- Born: 1936 (age 89–90) Treviso, Italy
- Occupation: Electronics engineer
- Known for: Integrated circuits developer
- Children: 2
- Awards: Elmer A. Sperry Award (2017)

= Bruno Murari =

Italian inventor (born 1936)

Bruno Murari (born 14 May 1936) is an Italian inventor. During his career, he has patented about 200 inventions in the field of circuit design, power technologies and MEMS (Micro Electro Mechanical Systems) devices. He is the only Italian to have received the Elmer A. Sperry Award, which is awarded to those who have distinguished themselves with proven engineering contributions to advance the field of transport. He was defined "legendary analog engineer" and "father" of the BCD technology.

==Early years==
Murari grew up in Venice, on the island of San Giorgio and, after earning a diploma in electrical engineering, in 1955 at the Technical Institute "A. Pacinotti" in Mestre, he began working for Edison Volta, for which he designed substations and power lines in Val Camonica.
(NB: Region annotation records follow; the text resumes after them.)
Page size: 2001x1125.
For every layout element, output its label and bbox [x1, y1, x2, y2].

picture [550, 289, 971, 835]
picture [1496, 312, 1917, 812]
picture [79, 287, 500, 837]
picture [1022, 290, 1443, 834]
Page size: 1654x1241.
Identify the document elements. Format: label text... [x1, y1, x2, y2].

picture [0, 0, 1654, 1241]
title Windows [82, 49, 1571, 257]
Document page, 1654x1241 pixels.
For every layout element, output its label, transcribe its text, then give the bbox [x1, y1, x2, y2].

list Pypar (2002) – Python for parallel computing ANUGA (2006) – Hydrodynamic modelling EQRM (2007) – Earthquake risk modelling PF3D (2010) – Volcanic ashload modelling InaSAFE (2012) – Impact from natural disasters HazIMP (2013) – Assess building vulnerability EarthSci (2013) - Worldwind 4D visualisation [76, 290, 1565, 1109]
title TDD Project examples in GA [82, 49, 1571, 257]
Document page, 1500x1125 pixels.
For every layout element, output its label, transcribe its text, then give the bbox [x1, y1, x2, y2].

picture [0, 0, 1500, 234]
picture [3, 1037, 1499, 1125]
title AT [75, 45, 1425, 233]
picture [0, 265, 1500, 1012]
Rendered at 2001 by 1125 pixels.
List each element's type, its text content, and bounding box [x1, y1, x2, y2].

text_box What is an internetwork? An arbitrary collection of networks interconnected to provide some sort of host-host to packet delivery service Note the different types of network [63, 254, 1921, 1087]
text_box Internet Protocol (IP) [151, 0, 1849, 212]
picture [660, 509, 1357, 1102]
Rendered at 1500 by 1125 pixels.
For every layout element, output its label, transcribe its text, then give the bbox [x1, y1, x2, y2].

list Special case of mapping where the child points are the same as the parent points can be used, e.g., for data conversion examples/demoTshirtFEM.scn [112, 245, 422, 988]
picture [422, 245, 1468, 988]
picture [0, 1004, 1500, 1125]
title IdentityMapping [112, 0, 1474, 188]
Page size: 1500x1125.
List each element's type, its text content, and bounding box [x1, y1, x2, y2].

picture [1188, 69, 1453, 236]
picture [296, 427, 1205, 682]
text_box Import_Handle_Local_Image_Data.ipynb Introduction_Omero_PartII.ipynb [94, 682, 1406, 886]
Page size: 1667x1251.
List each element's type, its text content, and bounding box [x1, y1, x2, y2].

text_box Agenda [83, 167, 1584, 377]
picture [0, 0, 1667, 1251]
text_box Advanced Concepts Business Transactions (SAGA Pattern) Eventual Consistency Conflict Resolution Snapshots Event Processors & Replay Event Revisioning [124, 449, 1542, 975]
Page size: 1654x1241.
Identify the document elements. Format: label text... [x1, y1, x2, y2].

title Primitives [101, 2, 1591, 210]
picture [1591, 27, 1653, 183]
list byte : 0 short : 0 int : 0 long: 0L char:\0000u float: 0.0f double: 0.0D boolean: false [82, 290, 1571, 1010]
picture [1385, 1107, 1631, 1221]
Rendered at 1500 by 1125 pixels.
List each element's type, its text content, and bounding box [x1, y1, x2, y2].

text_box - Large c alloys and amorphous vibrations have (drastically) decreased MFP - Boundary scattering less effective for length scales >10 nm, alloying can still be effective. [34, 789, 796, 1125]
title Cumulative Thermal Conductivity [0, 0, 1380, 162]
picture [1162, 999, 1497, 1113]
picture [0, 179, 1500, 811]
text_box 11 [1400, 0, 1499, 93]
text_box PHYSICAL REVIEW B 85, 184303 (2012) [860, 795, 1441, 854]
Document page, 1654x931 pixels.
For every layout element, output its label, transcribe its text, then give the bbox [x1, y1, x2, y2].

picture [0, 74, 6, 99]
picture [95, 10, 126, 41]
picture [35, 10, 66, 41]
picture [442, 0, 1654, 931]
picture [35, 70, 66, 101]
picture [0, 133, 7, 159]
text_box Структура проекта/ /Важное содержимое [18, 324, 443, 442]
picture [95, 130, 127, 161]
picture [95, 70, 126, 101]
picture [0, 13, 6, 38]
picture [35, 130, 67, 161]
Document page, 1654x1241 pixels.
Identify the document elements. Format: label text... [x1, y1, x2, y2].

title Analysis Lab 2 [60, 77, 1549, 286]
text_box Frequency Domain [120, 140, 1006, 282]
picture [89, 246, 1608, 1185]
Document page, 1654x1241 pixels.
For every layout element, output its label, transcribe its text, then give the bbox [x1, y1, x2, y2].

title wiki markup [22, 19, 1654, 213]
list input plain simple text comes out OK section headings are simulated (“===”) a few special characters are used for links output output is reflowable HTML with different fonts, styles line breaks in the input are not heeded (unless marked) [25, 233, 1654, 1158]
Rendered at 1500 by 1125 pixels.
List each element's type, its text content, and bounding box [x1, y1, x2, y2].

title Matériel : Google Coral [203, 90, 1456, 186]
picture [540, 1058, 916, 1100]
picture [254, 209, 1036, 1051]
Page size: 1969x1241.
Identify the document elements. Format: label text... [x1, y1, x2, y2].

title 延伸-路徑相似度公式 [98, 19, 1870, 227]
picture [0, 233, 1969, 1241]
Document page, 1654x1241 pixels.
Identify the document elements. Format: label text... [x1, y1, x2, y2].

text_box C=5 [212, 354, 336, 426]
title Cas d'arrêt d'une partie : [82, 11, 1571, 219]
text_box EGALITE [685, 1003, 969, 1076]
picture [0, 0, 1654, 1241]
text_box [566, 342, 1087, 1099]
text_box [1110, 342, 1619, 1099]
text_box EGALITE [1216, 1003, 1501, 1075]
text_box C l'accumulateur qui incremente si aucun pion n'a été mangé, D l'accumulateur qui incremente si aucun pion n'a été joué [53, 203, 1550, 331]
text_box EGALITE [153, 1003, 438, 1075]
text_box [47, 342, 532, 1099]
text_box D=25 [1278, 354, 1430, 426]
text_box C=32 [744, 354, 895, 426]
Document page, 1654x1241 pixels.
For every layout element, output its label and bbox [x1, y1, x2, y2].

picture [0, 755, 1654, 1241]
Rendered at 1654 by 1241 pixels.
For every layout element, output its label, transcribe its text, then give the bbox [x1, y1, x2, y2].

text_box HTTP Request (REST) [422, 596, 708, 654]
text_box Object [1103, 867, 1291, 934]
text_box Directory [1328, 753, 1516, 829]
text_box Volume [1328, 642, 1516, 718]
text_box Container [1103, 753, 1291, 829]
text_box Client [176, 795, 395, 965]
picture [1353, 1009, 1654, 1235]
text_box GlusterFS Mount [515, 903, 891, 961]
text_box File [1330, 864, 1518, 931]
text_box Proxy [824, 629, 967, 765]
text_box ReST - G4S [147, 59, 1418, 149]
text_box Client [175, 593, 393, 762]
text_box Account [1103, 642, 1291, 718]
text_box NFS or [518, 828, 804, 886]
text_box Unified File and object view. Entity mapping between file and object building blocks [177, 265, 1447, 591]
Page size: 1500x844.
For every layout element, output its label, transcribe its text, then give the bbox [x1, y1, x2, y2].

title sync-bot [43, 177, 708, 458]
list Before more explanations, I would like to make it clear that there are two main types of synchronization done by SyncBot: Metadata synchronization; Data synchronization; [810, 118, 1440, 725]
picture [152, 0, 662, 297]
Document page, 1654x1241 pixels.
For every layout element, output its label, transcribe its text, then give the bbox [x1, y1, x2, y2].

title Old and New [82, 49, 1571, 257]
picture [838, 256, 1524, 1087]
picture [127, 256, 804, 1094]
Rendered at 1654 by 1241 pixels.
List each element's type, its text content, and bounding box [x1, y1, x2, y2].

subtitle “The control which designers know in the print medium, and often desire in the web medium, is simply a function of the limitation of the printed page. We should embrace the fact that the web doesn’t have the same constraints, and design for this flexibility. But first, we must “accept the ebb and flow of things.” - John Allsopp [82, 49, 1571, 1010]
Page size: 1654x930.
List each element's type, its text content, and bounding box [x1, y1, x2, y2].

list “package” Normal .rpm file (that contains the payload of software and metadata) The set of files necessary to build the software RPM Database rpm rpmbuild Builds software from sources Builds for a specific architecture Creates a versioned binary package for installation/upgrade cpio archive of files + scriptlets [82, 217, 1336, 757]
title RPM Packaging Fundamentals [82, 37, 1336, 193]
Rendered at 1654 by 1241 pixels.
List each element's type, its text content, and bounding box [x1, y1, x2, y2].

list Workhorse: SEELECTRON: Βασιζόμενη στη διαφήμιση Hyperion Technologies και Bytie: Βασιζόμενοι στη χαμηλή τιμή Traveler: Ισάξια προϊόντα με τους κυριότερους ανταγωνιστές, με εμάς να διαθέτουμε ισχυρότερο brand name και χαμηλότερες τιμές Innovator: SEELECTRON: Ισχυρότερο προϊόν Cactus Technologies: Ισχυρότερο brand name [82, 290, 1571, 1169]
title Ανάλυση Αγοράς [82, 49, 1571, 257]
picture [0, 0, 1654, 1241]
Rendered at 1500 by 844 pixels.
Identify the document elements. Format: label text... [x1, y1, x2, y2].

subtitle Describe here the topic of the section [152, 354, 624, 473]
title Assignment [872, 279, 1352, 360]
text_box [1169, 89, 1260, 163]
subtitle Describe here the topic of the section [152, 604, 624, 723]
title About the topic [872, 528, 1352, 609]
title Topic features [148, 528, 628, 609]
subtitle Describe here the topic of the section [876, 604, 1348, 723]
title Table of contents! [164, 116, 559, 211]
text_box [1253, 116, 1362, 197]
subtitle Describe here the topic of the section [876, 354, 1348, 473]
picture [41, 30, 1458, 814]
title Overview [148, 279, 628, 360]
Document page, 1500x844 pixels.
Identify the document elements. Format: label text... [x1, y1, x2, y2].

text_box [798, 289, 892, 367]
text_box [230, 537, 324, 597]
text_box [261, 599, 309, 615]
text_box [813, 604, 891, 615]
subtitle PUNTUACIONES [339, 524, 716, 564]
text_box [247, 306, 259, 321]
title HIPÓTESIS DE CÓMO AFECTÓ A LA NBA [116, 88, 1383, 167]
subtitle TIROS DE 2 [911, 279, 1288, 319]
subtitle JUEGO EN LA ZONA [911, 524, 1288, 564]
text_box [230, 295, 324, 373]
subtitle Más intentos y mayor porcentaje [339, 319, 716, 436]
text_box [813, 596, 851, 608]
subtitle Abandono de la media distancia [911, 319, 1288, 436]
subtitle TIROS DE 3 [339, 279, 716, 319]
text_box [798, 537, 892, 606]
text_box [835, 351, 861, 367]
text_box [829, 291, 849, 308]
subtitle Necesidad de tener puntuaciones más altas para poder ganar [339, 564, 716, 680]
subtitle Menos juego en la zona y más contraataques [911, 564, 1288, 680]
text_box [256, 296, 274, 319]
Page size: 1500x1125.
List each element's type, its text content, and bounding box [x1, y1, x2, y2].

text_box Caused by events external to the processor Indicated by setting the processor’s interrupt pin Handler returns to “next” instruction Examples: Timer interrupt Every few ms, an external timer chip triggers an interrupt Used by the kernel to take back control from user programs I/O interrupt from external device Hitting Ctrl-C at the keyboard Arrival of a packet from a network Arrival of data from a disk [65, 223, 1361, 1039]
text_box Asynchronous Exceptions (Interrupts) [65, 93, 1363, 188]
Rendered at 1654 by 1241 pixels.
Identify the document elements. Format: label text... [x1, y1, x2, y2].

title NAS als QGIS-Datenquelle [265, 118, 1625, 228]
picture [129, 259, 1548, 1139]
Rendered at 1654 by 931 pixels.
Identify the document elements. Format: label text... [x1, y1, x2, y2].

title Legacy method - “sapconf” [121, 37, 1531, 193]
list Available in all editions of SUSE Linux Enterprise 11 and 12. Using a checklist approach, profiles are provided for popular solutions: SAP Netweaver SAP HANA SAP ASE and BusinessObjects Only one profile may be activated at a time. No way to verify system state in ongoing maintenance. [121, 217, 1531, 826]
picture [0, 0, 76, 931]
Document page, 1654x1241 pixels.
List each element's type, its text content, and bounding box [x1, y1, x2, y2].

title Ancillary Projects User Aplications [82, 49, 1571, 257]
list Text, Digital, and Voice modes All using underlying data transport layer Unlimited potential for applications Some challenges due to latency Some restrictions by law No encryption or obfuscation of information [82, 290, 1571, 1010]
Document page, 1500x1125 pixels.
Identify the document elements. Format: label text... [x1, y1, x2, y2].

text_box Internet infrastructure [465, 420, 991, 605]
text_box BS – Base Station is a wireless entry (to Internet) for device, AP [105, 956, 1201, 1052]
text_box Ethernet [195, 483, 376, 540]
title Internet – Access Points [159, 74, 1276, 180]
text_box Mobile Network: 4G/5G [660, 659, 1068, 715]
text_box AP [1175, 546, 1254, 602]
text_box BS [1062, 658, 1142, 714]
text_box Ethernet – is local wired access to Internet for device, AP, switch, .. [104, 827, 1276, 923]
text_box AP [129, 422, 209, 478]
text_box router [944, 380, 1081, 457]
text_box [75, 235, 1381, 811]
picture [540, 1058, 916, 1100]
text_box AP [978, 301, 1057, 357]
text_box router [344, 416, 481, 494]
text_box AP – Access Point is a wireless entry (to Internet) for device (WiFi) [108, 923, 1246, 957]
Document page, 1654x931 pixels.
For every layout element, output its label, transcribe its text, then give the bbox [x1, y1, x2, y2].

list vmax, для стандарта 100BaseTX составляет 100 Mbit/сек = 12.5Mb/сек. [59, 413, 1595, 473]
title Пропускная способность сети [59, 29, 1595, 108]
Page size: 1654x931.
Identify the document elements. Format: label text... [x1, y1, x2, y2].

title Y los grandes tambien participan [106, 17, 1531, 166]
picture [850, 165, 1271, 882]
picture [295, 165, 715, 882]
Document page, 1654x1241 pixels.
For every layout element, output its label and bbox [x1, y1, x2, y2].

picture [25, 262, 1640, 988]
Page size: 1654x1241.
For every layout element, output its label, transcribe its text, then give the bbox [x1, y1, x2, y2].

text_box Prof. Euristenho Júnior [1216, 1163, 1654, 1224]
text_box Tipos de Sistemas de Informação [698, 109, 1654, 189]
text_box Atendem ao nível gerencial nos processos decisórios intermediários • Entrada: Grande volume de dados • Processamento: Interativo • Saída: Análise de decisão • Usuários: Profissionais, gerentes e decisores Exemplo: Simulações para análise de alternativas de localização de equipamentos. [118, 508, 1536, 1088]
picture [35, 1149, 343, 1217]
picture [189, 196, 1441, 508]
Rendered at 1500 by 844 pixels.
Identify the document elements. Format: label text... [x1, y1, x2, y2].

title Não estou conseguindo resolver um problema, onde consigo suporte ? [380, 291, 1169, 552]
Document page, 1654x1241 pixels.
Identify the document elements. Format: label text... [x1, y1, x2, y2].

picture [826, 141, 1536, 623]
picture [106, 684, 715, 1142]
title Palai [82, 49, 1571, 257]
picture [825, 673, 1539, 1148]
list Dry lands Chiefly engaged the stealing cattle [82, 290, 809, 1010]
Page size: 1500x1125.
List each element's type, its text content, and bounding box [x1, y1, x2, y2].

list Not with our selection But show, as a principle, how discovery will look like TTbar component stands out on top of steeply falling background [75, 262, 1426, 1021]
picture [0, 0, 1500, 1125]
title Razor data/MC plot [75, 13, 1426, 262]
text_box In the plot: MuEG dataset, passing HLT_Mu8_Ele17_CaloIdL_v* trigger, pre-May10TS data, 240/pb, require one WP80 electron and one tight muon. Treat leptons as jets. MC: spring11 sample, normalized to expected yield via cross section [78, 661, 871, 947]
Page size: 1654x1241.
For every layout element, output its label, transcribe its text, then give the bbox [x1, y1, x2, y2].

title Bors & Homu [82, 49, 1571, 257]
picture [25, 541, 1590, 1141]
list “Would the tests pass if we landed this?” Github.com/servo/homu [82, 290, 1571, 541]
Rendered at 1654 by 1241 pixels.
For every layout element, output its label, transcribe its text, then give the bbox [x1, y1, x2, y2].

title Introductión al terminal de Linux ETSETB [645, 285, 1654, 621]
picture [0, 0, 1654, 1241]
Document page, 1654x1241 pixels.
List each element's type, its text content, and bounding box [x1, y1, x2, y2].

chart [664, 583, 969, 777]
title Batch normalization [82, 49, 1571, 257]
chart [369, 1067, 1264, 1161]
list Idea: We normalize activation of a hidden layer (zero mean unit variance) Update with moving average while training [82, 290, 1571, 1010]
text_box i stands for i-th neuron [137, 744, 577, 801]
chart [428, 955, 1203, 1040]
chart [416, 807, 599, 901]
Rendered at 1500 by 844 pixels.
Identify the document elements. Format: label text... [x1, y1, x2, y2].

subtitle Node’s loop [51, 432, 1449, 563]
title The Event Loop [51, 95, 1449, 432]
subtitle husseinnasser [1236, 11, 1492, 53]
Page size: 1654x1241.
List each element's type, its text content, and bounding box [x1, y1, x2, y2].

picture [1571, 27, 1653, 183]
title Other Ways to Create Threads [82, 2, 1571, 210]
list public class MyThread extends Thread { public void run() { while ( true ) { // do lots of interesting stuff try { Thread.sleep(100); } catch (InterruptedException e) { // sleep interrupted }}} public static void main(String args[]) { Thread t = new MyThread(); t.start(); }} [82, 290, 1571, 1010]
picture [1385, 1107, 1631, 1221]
In 1961, he was hired at the Somiren (Nuclear Energy Radioactive Minerals Society) of San Donato Milanese, a small company of the Agip Nuclear group. After work, he attended evening classes at the Aurelio Beltrami Radiotechnical Institute and obtained an electronic expert's diploma two years later.

==STMicroelectronics==
In November 1961, Murari transferred to SGS (General semiconductor company) of Agrate Brianza, today STMicroelectronics, a startup founded by Adriano Olivetti and Virgilio Floriani, founder of Telettra, first at the Applications Laboratory and then in the linear integrated circuits design group. Thanks to the partnership with the semiconductor company Fairchild Semiconductor, he began collaborating with Bob Widlar, one of the pioneers of integrated circuit design.

At the end of the 1960s, he developed the first audio amplifier integrated circuit for TVs and portable radios. Then he adapted the technology for integrated circuits, initially developed in the consumer electronics field, to the automotive market, obtaining the first voltage regulator with a metal casing for automotive alternators, made with the STMicroelectronics bipolar process.

In 1972, he took on responsibility for the design of linear integrated circuits and in 1981, he became Director of the Research Laboratories of Cornaredo, whose mission was to develop technologies regarding high voltage integrated circuits.

Since 1998 Murari has begun the development of technologies and some MEMS devices (Micro Electro-Mechanical Systems), such as pressure transducers and multiaxial accelerometers, which have been used in video games, in smartphones and in numerous technological products.

==Works==
- Murari, B. (Bruno) (1996). "Smart Power ICs : technologies and applications"
- IEEE Industrial Electronics Society. (2001). "2001 IEEE/ASME International Conference on Advanced Intelligent Mechatronics : proceedings : 8-12 July, 2001, Teatro Sociale, Como, Italy"
- IEEE, Electron Devices Society Staff (1995). "1995 International Electron Devices Meeting."
- Institute of Electrical and Electronics Engineers. (2003). "Transducers '03 : the 12th International Conference on Solid-State Sensors, Actuators and Microsystems : digest of technical papers : [June 9-12, 2003], Boston"
- Institute of Electrical and Electronics Engineers. (2003). "2003 IEEE International Solid-State Circuits Conference : digest of technical papers : ISSCC 1954-2003"

==Achievements==
In his career, Murari personally designed 10 integrated circuits, directed the development of over 2,000 integrated circuits and obtained more than 200 patents in the field of circuit design, power technologies and MEMS devices. He is considered the "father" of the BCD technology (Bipolar-CMOS-DMOS), which integrates bipolar technology for analog circuits, CMOS technology for control and digital logic and robust power components DMOS at high voltage. The resulting processes enabled the development of new applications in different areas, such as the automotive industry (and subsequent vehicle electrification; electronic engine control, replacement of mechanically controlled ignition systems with electronic modules), hard drives, starter for discharge lamps and high-powered car stereo systems.

==Awards==

- 1993: finalist for the "EDN Innovator of the Year" award
- 1995, Honorary degree, Ca' Foscari University of Venice
- 1995: European SEMI Award
- 2002, Honorary degree, Polytechnic University of Milan
- 2011: Sapio Award for the industry
- 2014: Lifetime Achievement Award from the MEMS and Sensors Industry Group
- 2017: Elmer A. Sperry Award for being among the first to understand that silicon has not only extraordinary electrical properties but also unique physical and mechanical properties and for its contributions to the development of the first integrated circuit audio amplifiers for TVs and portable radios for SGS (General Semiconductor Company).

==Personal life==
Bruno Murari is married, with two children. He is passionate about free-flying model aircraft.